** TASK BRIEF **
From the first line to the last, copy the listing exactly and omit the images.

+++ SUPPLIED DATA

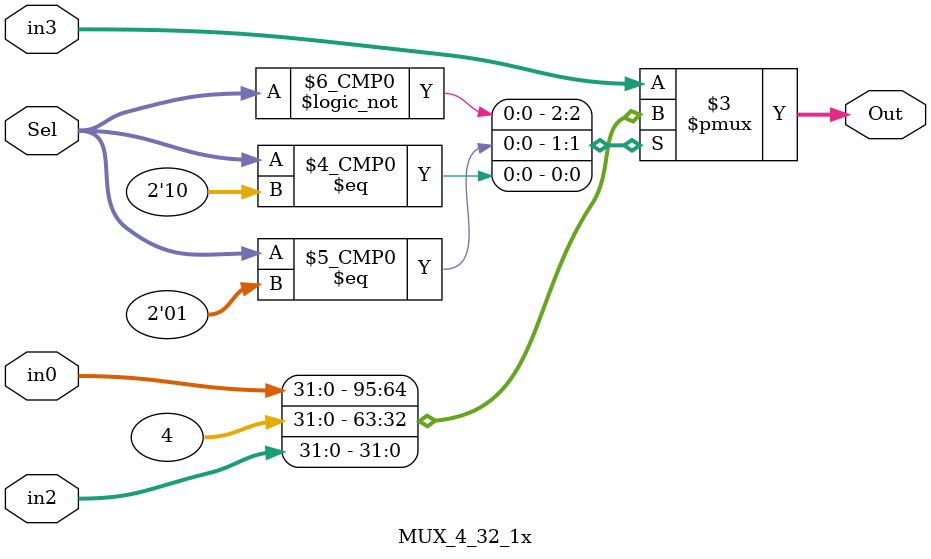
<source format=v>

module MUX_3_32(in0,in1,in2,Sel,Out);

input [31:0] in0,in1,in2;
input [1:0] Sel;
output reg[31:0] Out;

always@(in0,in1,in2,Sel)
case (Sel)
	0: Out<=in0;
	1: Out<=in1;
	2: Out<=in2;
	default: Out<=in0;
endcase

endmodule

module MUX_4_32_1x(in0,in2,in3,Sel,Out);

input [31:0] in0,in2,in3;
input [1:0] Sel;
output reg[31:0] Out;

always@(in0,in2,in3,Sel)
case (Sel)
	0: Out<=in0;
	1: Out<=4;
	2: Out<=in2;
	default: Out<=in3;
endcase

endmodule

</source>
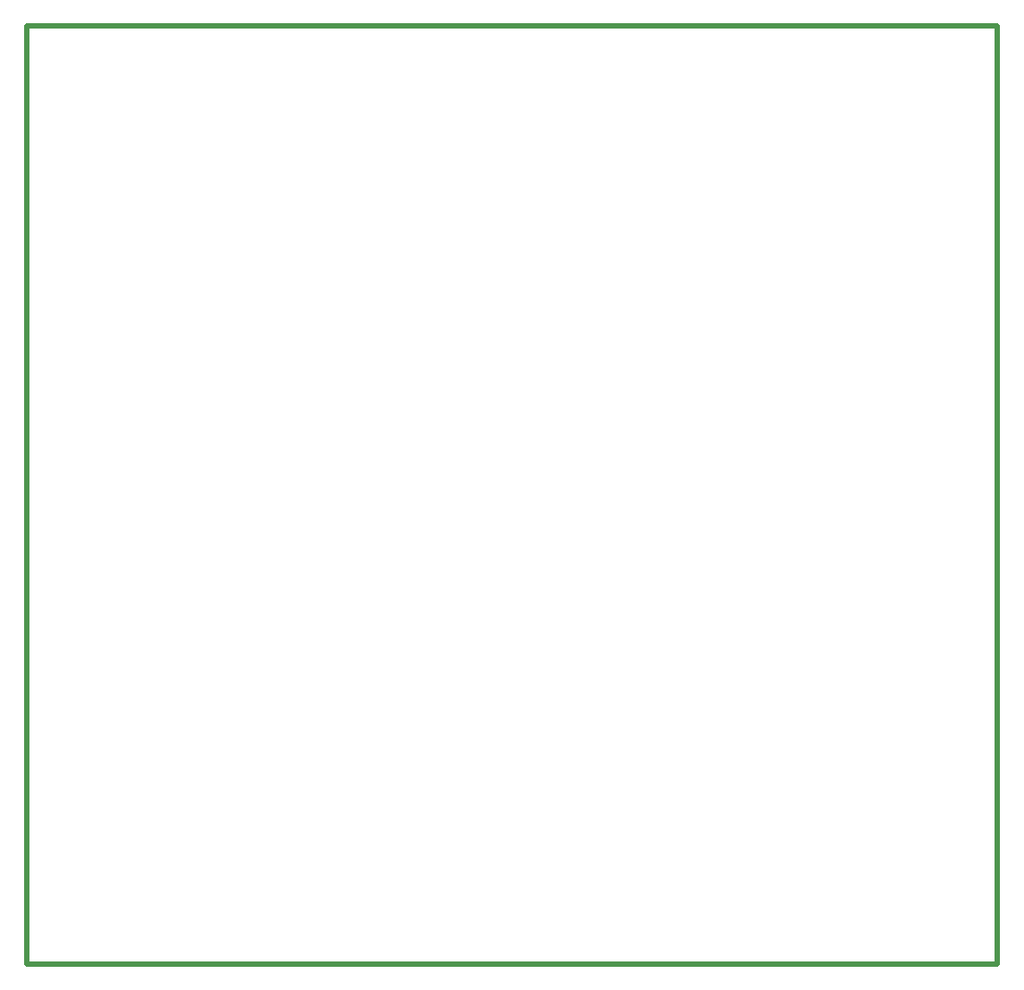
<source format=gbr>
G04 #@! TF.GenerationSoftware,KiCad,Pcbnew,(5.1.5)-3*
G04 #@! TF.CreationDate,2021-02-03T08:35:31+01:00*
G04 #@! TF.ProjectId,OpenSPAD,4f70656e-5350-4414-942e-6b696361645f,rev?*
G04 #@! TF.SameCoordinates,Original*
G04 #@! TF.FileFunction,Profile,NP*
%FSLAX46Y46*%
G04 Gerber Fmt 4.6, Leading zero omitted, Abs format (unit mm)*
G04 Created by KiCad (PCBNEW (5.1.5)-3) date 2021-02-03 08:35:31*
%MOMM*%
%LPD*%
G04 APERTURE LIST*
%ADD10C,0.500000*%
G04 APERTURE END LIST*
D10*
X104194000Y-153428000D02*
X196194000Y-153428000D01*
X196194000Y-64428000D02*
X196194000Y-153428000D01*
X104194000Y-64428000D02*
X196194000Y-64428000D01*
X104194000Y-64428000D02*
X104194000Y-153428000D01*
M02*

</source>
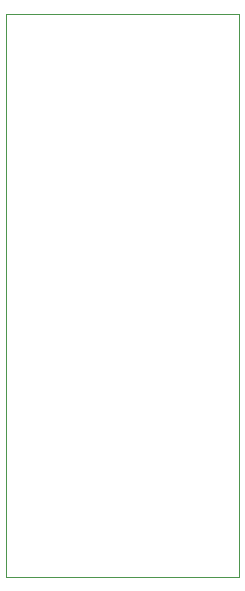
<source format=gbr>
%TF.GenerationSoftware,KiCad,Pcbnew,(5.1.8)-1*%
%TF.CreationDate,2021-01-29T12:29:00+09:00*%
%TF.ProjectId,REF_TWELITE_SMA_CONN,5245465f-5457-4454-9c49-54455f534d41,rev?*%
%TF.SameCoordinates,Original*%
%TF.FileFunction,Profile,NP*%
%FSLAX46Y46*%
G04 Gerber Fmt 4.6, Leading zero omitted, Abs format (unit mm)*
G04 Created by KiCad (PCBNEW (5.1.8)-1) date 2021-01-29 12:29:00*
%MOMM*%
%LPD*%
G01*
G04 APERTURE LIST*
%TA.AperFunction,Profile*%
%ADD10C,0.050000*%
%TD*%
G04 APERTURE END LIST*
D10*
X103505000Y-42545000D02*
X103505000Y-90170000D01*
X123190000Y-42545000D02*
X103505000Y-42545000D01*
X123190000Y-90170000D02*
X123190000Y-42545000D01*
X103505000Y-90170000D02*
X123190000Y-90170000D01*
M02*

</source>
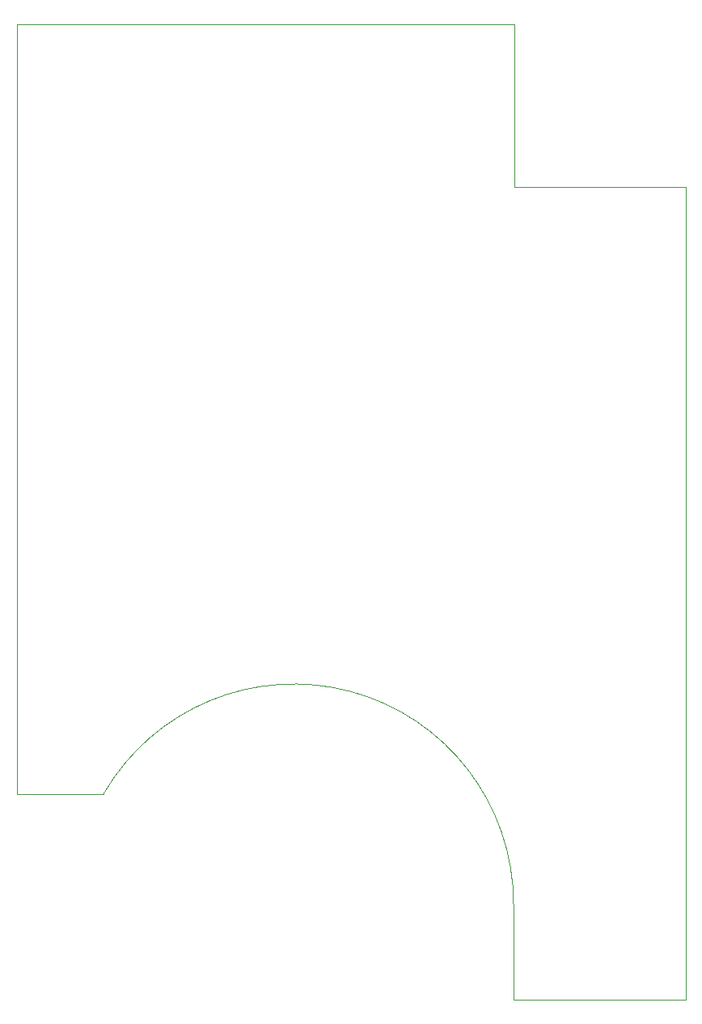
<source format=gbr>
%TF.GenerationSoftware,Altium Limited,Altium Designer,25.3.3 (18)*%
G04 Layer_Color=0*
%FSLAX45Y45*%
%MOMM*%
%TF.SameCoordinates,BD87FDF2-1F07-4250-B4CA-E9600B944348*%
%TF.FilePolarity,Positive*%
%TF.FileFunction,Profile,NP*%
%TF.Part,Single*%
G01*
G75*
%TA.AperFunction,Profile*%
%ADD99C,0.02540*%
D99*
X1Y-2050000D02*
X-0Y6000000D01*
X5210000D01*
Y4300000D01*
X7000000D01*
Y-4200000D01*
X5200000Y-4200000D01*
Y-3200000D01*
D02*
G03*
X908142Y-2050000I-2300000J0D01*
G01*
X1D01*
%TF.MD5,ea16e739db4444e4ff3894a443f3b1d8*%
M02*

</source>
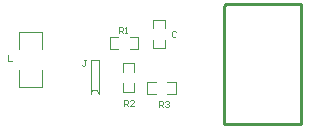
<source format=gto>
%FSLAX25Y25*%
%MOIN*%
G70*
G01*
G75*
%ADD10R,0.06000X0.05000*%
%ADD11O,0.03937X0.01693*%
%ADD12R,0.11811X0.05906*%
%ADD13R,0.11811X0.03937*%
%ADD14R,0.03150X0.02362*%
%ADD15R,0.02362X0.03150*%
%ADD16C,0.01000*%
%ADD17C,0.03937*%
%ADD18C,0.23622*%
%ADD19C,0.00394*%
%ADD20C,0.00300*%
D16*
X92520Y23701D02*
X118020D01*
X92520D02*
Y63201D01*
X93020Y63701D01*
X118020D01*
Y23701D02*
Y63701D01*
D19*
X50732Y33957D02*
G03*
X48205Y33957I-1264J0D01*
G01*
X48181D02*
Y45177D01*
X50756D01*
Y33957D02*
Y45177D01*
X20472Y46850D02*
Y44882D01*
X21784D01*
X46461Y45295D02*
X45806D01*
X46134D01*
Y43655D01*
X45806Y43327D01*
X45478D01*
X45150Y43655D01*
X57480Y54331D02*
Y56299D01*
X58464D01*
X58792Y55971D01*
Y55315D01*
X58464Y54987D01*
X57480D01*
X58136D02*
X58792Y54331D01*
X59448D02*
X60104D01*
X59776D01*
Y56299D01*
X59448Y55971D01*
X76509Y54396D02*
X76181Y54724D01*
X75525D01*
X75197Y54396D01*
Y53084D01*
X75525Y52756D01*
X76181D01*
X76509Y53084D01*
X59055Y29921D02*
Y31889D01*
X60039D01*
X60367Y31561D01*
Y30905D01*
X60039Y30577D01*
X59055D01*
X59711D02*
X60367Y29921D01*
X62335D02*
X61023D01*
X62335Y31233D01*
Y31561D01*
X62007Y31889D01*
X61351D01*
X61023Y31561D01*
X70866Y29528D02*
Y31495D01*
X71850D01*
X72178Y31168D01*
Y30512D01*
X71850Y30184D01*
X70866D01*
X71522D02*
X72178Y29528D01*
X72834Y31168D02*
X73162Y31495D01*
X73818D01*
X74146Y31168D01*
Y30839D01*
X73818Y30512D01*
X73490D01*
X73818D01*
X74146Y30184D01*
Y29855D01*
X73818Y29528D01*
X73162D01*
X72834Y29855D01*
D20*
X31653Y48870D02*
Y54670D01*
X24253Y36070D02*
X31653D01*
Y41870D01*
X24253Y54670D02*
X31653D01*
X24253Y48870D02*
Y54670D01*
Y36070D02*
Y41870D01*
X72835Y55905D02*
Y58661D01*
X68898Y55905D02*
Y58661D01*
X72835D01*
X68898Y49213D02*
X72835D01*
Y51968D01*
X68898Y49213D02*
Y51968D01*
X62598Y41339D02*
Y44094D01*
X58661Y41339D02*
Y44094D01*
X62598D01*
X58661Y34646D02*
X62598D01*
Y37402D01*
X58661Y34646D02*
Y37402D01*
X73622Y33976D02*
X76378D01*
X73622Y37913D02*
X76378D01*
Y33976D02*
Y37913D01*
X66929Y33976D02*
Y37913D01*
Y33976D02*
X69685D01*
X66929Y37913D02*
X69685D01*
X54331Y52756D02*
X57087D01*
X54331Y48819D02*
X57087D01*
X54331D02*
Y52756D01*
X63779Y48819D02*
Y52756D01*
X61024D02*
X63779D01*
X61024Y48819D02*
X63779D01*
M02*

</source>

++++++

** ANSWER **
<source format=v>

module MUX_3_32(in0,in1,in2,Sel,Out);

input [31:0] in0,in1,in2;
input [1:0] Sel;
output reg[31:0] Out;

always@(in0,in1,in2,Sel)
case (Sel)
	0: Out<=in0;
	1: Out<=in1;
	2: Out<=in2;
	default: Out<=in0;
endcase

endmodule

module MUX_4_32_1x(in0,in2,in3,Sel,Out);

input [31:0] in0,in2,in3;
input [1:0] Sel;
output reg[31:0] Out;

always@(in0,in2,in3,Sel)
case (Sel)
	0: Out<=in0;
	1: Out<=4;
	2: Out<=in2;
	default: Out<=in3;
endcase

endmodule

</source>
<source format=gbr>
G04 #@! TF.GenerationSoftware,KiCad,Pcbnew,(5.1.5)-3*
G04 #@! TF.CreationDate,2021-02-03T08:35:31+01:00*
G04 #@! TF.ProjectId,OpenSPAD,4f70656e-5350-4414-942e-6b696361645f,rev?*
G04 #@! TF.SameCoordinates,Original*
G04 #@! TF.FileFunction,Profile,NP*
%FSLAX46Y46*%
G04 Gerber Fmt 4.6, Leading zero omitted, Abs format (unit mm)*
G04 Created by KiCad (PCBNEW (5.1.5)-3) date 2021-02-03 08:35:31*
%MOMM*%
%LPD*%
G04 APERTURE LIST*
%ADD10C,0.500000*%
G04 APERTURE END LIST*
D10*
X104194000Y-153428000D02*
X196194000Y-153428000D01*
X196194000Y-64428000D02*
X196194000Y-153428000D01*
X104194000Y-64428000D02*
X196194000Y-64428000D01*
X104194000Y-64428000D02*
X104194000Y-153428000D01*
M02*

</source>
<source format=gbr>
%TF.GenerationSoftware,KiCad,Pcbnew,(5.1.8)-1*%
%TF.CreationDate,2021-01-29T12:29:00+09:00*%
%TF.ProjectId,REF_TWELITE_SMA_CONN,5245465f-5457-4454-9c49-54455f534d41,rev?*%
%TF.SameCoordinates,Original*%
%TF.FileFunction,Profile,NP*%
%FSLAX46Y46*%
G04 Gerber Fmt 4.6, Leading zero omitted, Abs format (unit mm)*
G04 Created by KiCad (PCBNEW (5.1.8)-1) date 2021-01-29 12:29:00*
%MOMM*%
%LPD*%
G01*
G04 APERTURE LIST*
%TA.AperFunction,Profile*%
%ADD10C,0.050000*%
%TD*%
G04 APERTURE END LIST*
D10*
X103505000Y-42545000D02*
X103505000Y-90170000D01*
X123190000Y-42545000D02*
X103505000Y-42545000D01*
X123190000Y-90170000D02*
X123190000Y-42545000D01*
X103505000Y-90170000D02*
X123190000Y-90170000D01*
M02*

</source>
<source format=gbr>
%TF.GenerationSoftware,Altium Limited,Altium Designer,25.3.3 (18)*%
G04 Layer_Color=0*
%FSLAX45Y45*%
%MOMM*%
%TF.SameCoordinates,BD87FDF2-1F07-4250-B4CA-E9600B944348*%
%TF.FilePolarity,Positive*%
%TF.FileFunction,Profile,NP*%
%TF.Part,Single*%
G01*
G75*
%TA.AperFunction,Profile*%
%ADD99C,0.02540*%
D99*
X1Y-2050000D02*
X-0Y6000000D01*
X5210000D01*
Y4300000D01*
X7000000D01*
Y-4200000D01*
X5200000Y-4200000D01*
Y-3200000D01*
D02*
G03*
X908142Y-2050000I-2300000J0D01*
G01*
X1D01*
%TF.MD5,ea16e739db4444e4ff3894a443f3b1d8*%
M02*

</source>
<source format=gto>
%FSLAX25Y25*%
%MOIN*%
G70*
G01*
G75*
%ADD10R,0.06000X0.05000*%
%ADD11O,0.03937X0.01693*%
%ADD12R,0.11811X0.05906*%
%ADD13R,0.11811X0.03937*%
%ADD14R,0.03150X0.02362*%
%ADD15R,0.02362X0.03150*%
%ADD16C,0.01000*%
%ADD17C,0.03937*%
%ADD18C,0.23622*%
%ADD19C,0.00394*%
%ADD20C,0.00300*%
D16*
X92520Y23701D02*
X118020D01*
X92520D02*
Y63201D01*
X93020Y63701D01*
X118020D01*
Y23701D02*
Y63701D01*
D19*
X50732Y33957D02*
G03*
X48205Y33957I-1264J0D01*
G01*
X48181D02*
Y45177D01*
X50756D01*
Y33957D02*
Y45177D01*
X20472Y46850D02*
Y44882D01*
X21784D01*
X46461Y45295D02*
X45806D01*
X46134D01*
Y43655D01*
X45806Y43327D01*
X45478D01*
X45150Y43655D01*
X57480Y54331D02*
Y56299D01*
X58464D01*
X58792Y55971D01*
Y55315D01*
X58464Y54987D01*
X57480D01*
X58136D02*
X58792Y54331D01*
X59448D02*
X60104D01*
X59776D01*
Y56299D01*
X59448Y55971D01*
X76509Y54396D02*
X76181Y54724D01*
X75525D01*
X75197Y54396D01*
Y53084D01*
X75525Y52756D01*
X76181D01*
X76509Y53084D01*
X59055Y29921D02*
Y31889D01*
X60039D01*
X60367Y31561D01*
Y30905D01*
X60039Y30577D01*
X59055D01*
X59711D02*
X60367Y29921D01*
X62335D02*
X61023D01*
X62335Y31233D01*
Y31561D01*
X62007Y31889D01*
X61351D01*
X61023Y31561D01*
X70866Y29528D02*
Y31495D01*
X71850D01*
X72178Y31168D01*
Y30512D01*
X71850Y30184D01*
X70866D01*
X71522D02*
X72178Y29528D01*
X72834Y31168D02*
X73162Y31495D01*
X73818D01*
X74146Y31168D01*
Y30839D01*
X73818Y30512D01*
X73490D01*
X73818D01*
X74146Y30184D01*
Y29855D01*
X73818Y29528D01*
X73162D01*
X72834Y29855D01*
D20*
X31653Y48870D02*
Y54670D01*
X24253Y36070D02*
X31653D01*
Y41870D01*
X24253Y54670D02*
X31653D01*
X24253Y48870D02*
Y54670D01*
Y36070D02*
Y41870D01*
X72835Y55905D02*
Y58661D01*
X68898Y55905D02*
Y58661D01*
X72835D01*
X68898Y49213D02*
X72835D01*
Y51968D01*
X68898Y49213D02*
Y51968D01*
X62598Y41339D02*
Y44094D01*
X58661Y41339D02*
Y44094D01*
X62598D01*
X58661Y34646D02*
X62598D01*
Y37402D01*
X58661Y34646D02*
Y37402D01*
X73622Y33976D02*
X76378D01*
X73622Y37913D02*
X76378D01*
Y33976D02*
Y37913D01*
X66929Y33976D02*
Y37913D01*
Y33976D02*
X69685D01*
X66929Y37913D02*
X69685D01*
X54331Y52756D02*
X57087D01*
X54331Y48819D02*
X57087D01*
X54331D02*
Y52756D01*
X63779Y48819D02*
Y52756D01*
X61024D02*
X63779D01*
X61024Y48819D02*
X63779D01*
M02*

</source>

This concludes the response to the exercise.